In the dark the flu mutant accumulates protochlorophyllide (Pchlide), a potent photosensitizer that upon illumination generates singlet oxygen. Several singlet oxygen-mediated stress responses have been distinguished during re-illumination of the flu mutant. Furthermore, inactivation of nuclear genes encoding the two closely related plastid proteins Executer1 and Executer2 has been shown to be sufficient to abrogate these stress responses despite the ongoing release of singlet oxygen. By varying the length of the dark period, one can adjust the level of the photosensitizer Pchlide and define conditions that minimize the cytotoxicity of singlet oxygen: either endorse acclimation in flu plants exposed to a very short dark period as one extreme, or promote a genetically controlled cell death response in plants shifted for a longer period in the dark as another extreme.

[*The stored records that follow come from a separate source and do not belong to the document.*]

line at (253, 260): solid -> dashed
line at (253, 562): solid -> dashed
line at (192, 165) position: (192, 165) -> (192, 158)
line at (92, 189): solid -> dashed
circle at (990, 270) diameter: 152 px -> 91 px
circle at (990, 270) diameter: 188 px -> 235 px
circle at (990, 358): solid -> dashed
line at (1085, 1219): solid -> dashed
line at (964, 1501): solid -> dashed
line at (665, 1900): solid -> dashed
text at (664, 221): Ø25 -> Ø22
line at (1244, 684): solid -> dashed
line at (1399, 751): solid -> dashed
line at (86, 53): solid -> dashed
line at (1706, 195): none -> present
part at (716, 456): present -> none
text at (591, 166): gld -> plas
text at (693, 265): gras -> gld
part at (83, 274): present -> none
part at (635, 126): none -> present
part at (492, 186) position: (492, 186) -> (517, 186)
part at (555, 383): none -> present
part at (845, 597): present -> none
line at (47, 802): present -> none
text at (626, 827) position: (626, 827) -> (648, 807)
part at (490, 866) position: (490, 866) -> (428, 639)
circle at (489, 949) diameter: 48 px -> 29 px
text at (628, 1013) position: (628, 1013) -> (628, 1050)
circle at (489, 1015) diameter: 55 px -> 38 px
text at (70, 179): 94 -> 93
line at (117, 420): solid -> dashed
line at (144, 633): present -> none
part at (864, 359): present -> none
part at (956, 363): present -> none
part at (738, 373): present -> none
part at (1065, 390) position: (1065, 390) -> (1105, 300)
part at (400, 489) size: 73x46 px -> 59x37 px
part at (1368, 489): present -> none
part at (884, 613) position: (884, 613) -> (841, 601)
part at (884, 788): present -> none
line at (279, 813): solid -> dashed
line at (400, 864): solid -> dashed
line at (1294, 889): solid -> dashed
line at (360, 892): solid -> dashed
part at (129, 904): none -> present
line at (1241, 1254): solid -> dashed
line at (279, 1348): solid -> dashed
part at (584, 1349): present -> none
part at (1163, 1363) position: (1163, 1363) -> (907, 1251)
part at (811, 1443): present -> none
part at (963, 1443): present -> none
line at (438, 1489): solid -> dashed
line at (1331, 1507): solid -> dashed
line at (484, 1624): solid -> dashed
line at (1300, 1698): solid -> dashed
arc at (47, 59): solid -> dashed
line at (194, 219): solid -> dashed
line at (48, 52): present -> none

This activity of singlet oxygen assigns a new function to the chloroplast, namely that of a sensor of environmental changes that activates a broad range of stress responses known to be activated also by abiotic and biotic stressors. This work is aimed at dissecting the complexity of singlet oxygen signaling and understanding and eventually also modifying the genetic constraints that determine the adaptability of plants to environmental changes.